洗完澡,何初三讓夏六一裹著毛巾在沙發上等著,自己進臥室換了床單被套,又將他老人家請回床上。兩人膩在一起又說了幾句話,何初三雙目漸闔——操持了一場婚禮,喝了不少酒,又賣了大半夜力氣,他實在是撐不住了。


    “阿三。”夏六一這時卻突然喚他。


    “嗯。”何初三迷迷糊糊。


    “我明天要去一趟廣州。”


    何初三睜開眼睛,“去做什麽?”


    “小馬在那邊有個姑父集資辦服裝廠,想拉我投資。我去當地看看情況。”


    “換別人去不行嗎?”何初三輕聲問。


    “這是我私人的投資,跟公司無關。”


    “我陪你去吧。”


    夏六一搖了搖頭,親了親他權作安撫——他不想再解釋了,多說多錯。


    何初三微皺著眉,用一種疲憊而複雜的目光看著他。夏六一又產生了那種被他視線穿透般的透明人感,然而強自忍住,麵上仍是鎮定坦然。何初三突然嘴一癟,一腦袋埋進他懷裏,帶著假哭腔委屈道,“大佬,你睡完人家就走,有沒有人性啊。”


    夏六一暗地鬆一口氣,撫著他腦袋哄,“乖,我去幾天就回來。”


    “幾天到底是幾天啊?”


    “說不定,可能一兩個禮拜。”


    “一兩個禮拜那麽長!”何初三聽上去是真的要哭了。


    夏六一拉下大佬麵子,又親又哄,就差沒把大嫂拱在頭上騎大馬。何初三要他回來之後騰出時間兩人出去旅遊,他答應了。要他從此以後一支煙都不碰,他也答應了。還要他把秦皓換掉,換個兄弟陪他練拳,不準秦皓靠近他。


    夏六一好氣又好笑,“練拳都不行?”


    “不行。”拳來腳去磕磕蹭蹭的,誰知道會不會擦槍走火?你是不知道你流汗的樣子多誘人!

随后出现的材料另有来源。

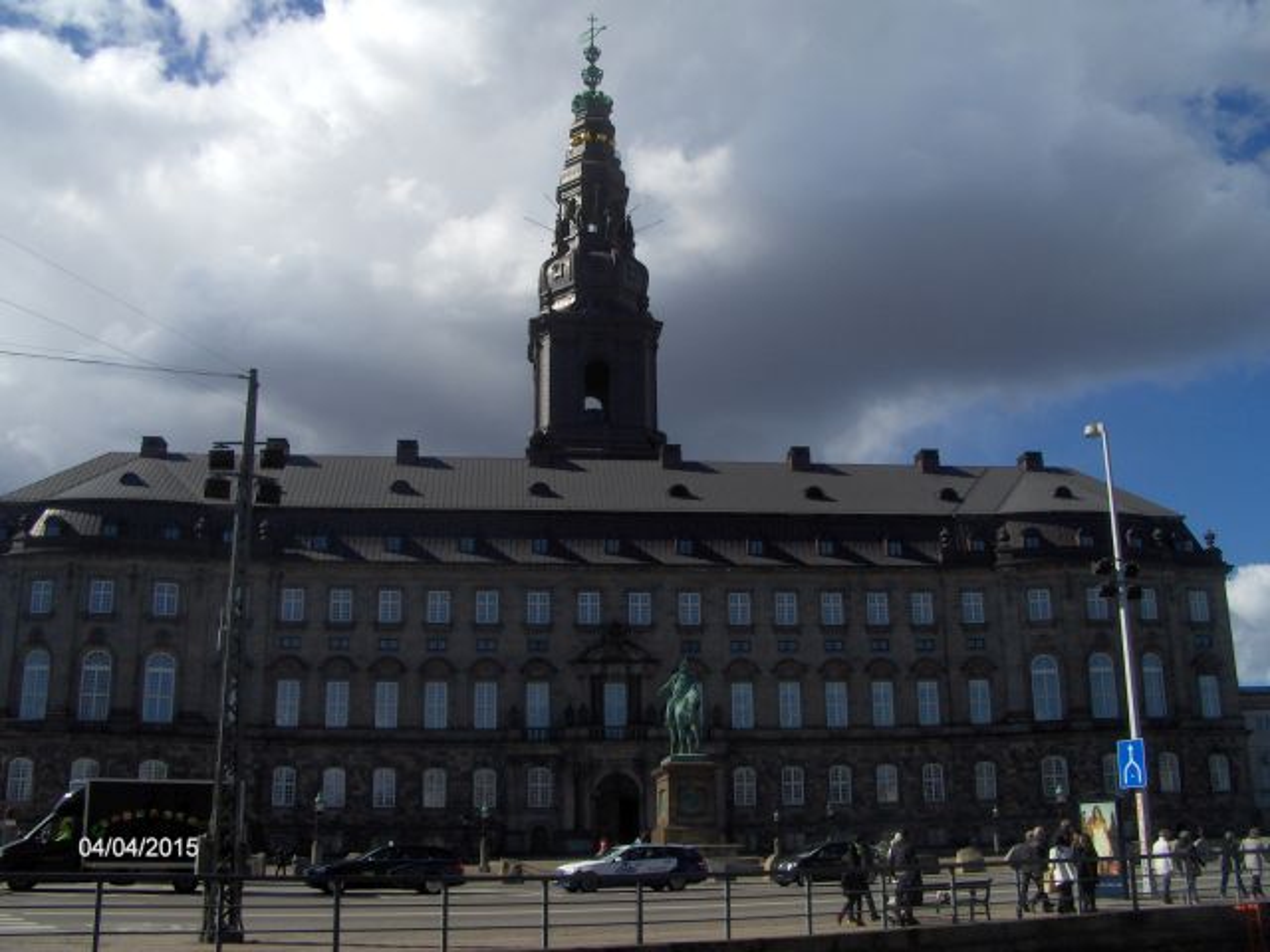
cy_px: 476
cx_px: 635
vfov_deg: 40.7
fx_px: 1284
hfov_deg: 52.6
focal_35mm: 35
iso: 100
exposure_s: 1/877
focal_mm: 5.8
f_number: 4.3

    “你真的吃他的醋?”夏六一很不能理解,“我又不可能看上他。”


    “萬一他看上你呢?”


    “你以為都像你啊?”夏六一扯了他臉一把,“除了你誰看上我?”


    何初三很震驚,“你沒被其他人追過?”


    “沒有。”


    夏大佬少年時期成天扛著刀槍棍棒打打殺殺,後來年紀輕輕一躍成了龍頭,除了熊心豹子膽的何初三,誰敢來招惹他。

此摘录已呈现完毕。